A lot of that has to do with the push up front. Nose tackle Jay Ratliff missed the first four games of the season with a high ankle sprain, and no sooner did he get healthy than did Sean Lissemore get injured. That’s the way it goes in the NFL. When one window opens, another one closes.

So how do you fix it? By mixing in some 4-3 as a base defense. The concept of a 3-4 versus a 4-3 is getting blurred, but the practice is still very clear-cut. We’re still looking to disguise the blitzing linebacker(s) and still hoping to develop coverage. The only thing that changes is personnel.

I’ve always been a firm believer that a 3-4 defense is superior. Over the past couple of seasons, I’m converting. We’ve identified clichés in the NFL as being a game of inches and depth; adding to that is a game of pass-happy, quarterback-first offenses. It would only make sense that the evolution of the game is going to generate more 4-3 defensive packages as teams attempt to get more pressure on the quarterback.

We can argue all day which scheme is better, but the truth is, it’s all about personnel and depth. Right now, the Cowboys have a lot more depth at linebacker than they do at linemen. You hate to steal from situation to assist to another, but I don’t know that the Cowboys have much of choice.

And I’m of course dreaming of Chandler Jones and his five sacks, 31 tackles and three forced fumbles. It’s a terrible hindsight when you consider that the Cowboys would have most likely drafted Jones, had they not made the sacrifice for Morris Claiborne. And now here we are, considering what it would take to make a trade for a defensive end that could dramatically change this defense.

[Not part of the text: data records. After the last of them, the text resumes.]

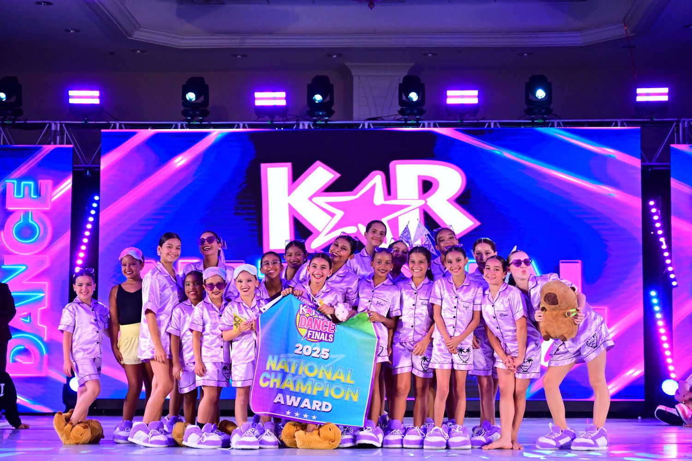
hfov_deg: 28.8
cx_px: 346
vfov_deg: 19.5
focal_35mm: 70
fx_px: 1345
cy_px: 230
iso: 4000
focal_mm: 70
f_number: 3.2
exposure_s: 1/1000
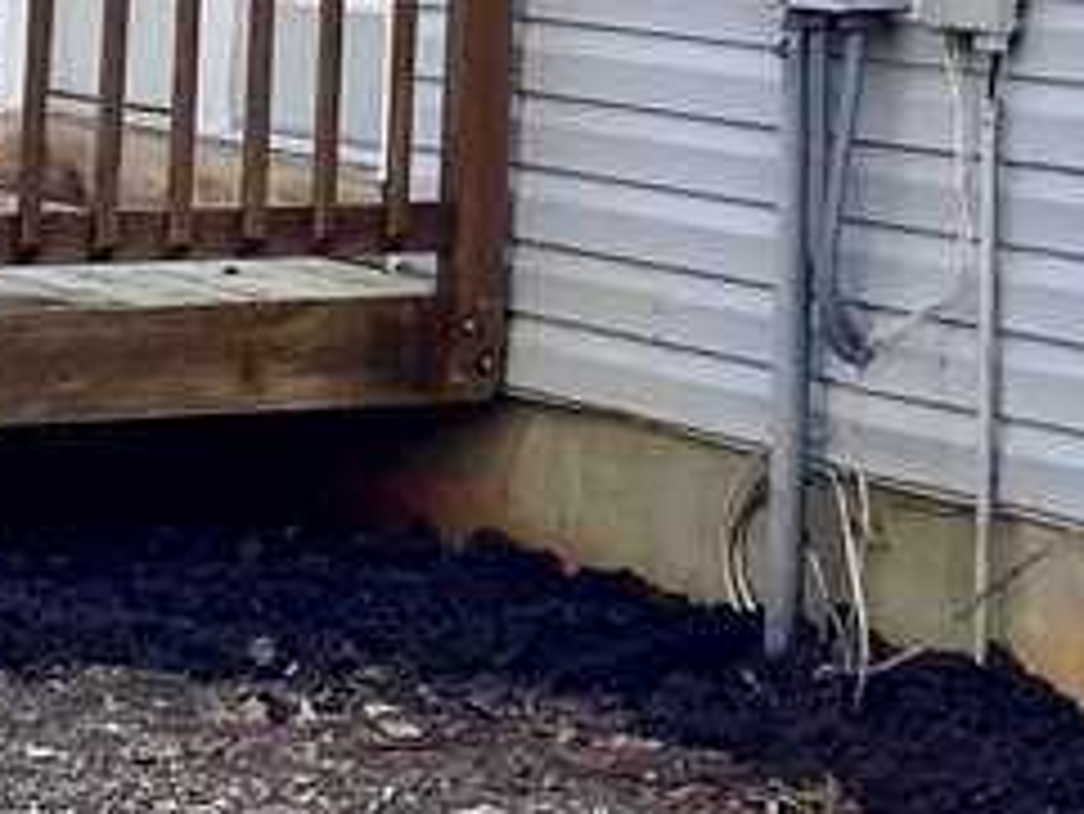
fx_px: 5107
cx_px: 1104
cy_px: -663
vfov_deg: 8.7
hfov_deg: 12.0
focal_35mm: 163
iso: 32
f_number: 1.8
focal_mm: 4.25
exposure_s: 1/610
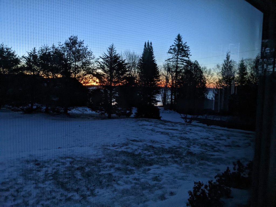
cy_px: 104
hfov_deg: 65.3
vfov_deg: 51.4
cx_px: 138
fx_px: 215
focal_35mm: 27
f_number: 1.8
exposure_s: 1/20
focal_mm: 4.44
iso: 679
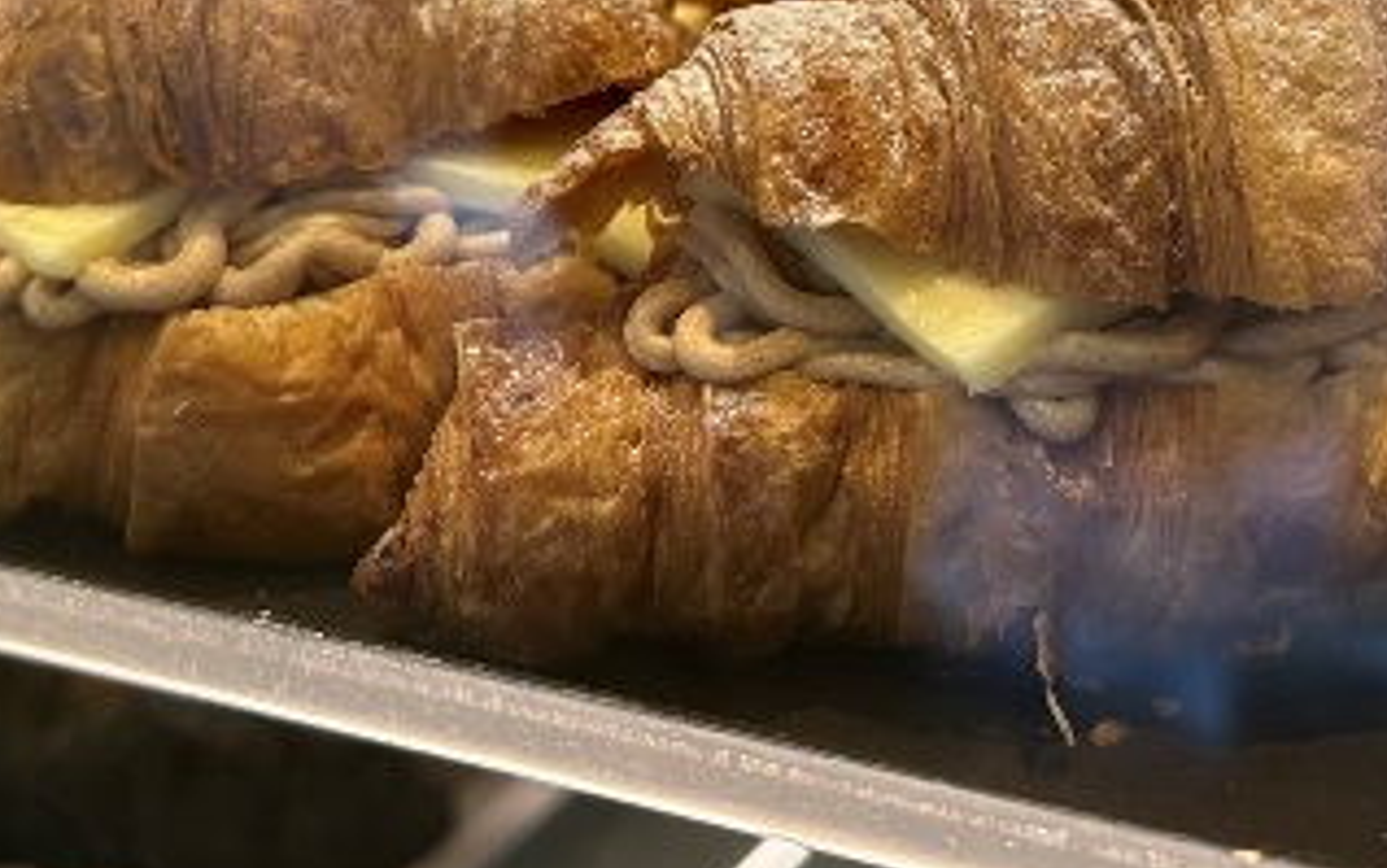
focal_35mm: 64
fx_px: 2420
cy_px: -109
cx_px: 733
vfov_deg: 19.4
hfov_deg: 32.0
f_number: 1.78
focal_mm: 6.86
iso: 160
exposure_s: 1/60
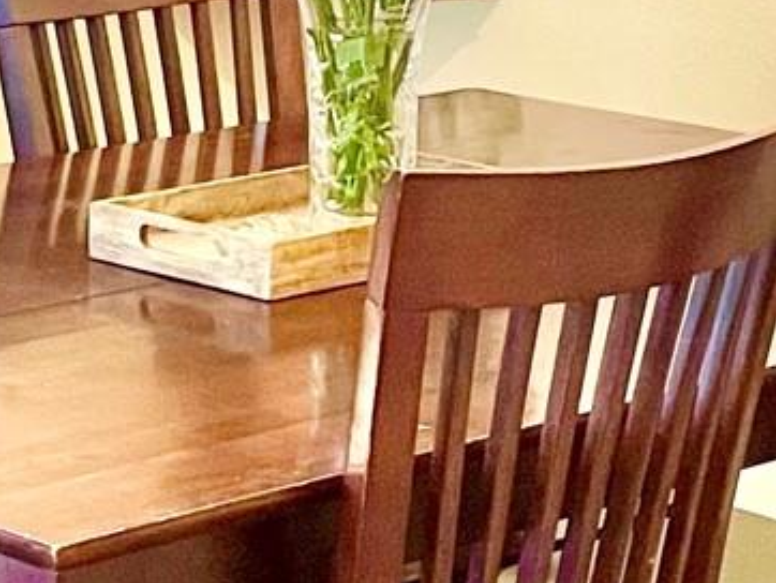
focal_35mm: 147
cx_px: -114
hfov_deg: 13.1
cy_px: 146
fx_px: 3298
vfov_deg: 10.1
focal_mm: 4.2
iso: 400
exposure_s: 1/60
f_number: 1.6
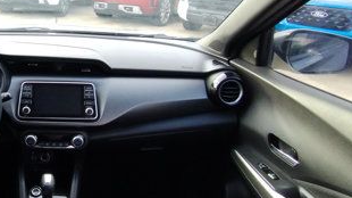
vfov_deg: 32.7
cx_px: 57
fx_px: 336
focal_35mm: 36
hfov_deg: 50.9
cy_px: 81
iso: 110
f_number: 2.2
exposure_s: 1/30
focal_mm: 1.66
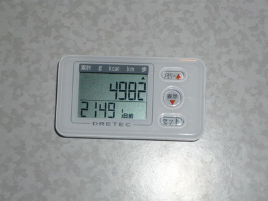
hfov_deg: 19.6
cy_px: 100
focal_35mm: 100
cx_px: 134
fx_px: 774
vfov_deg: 14.8
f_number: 5.6
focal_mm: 16.4
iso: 100
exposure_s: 1/60
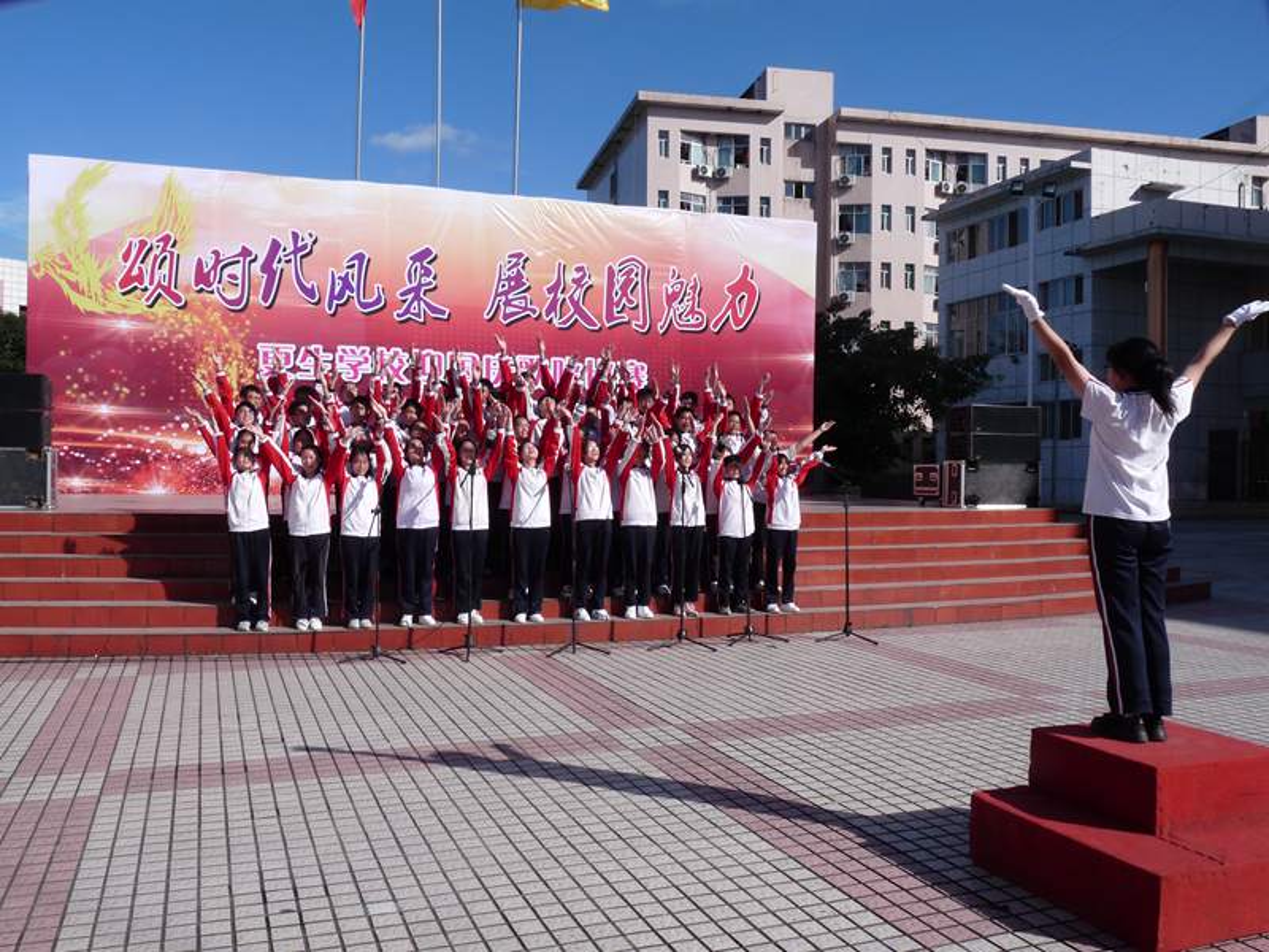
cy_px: 476
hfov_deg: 60.0
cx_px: 634
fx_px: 1100
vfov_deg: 46.8
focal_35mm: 30
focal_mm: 5.4
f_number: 6.3
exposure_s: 1/400
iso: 100
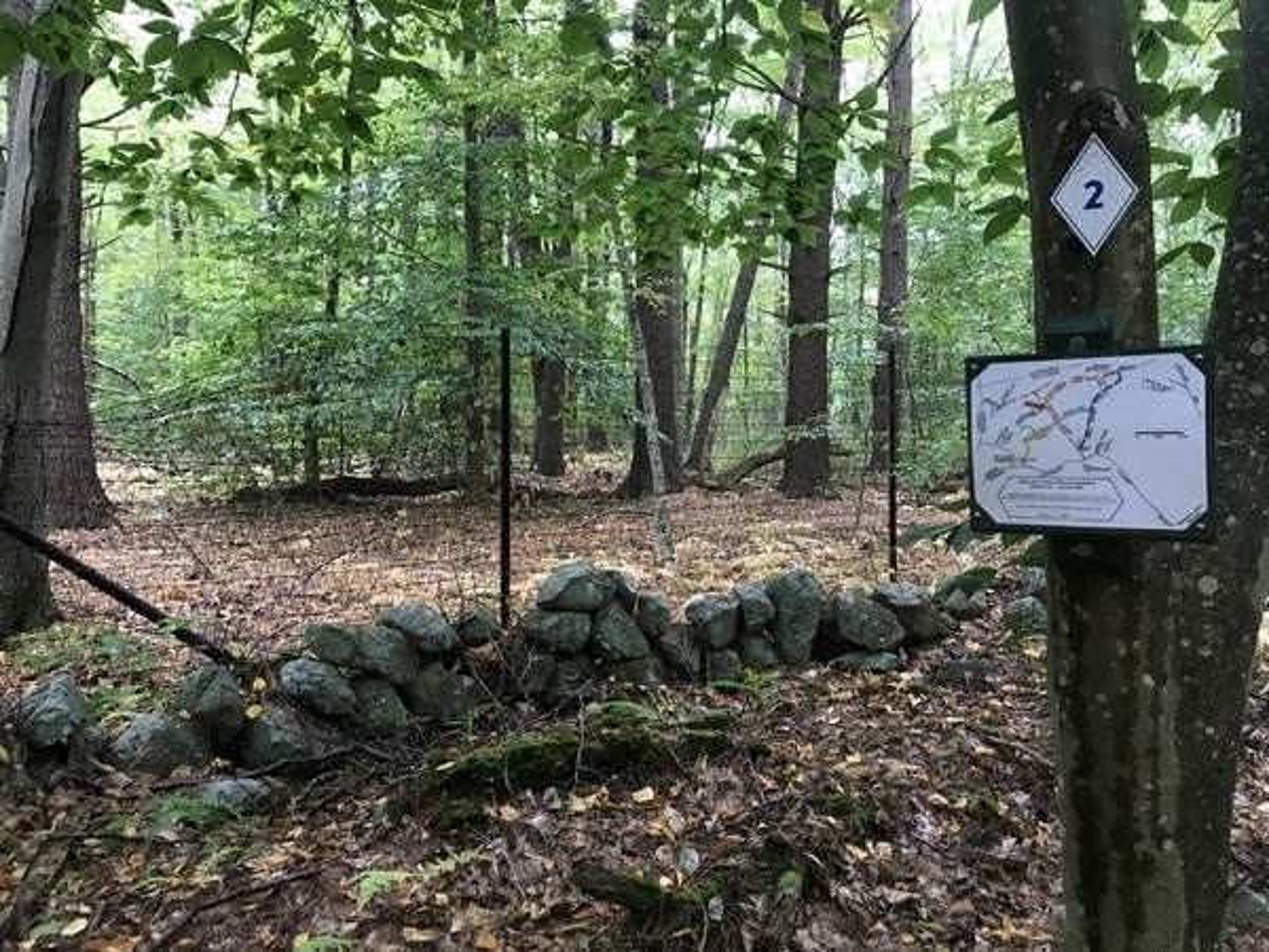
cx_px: 634
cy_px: 476
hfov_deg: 63.4
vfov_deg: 49.7
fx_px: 1026
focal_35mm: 28
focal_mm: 3.99
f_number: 1.8
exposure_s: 1/15
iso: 50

Jones could play in a 3-4 but is best served as a 4-3 pass-rusher. So as we see Dallas playing more and more of the latter, we start to truly wonder, what if Jerry would have just left well enough alone? And what would it take to get Jones here now? Morris Claiborne? I’d make that trade tomorrow.

Tim Tebow

Just kidding. I’d cancel my Sunday NFL Ticket and never watch football again if the Cowboys made a trade for Tim Tebow.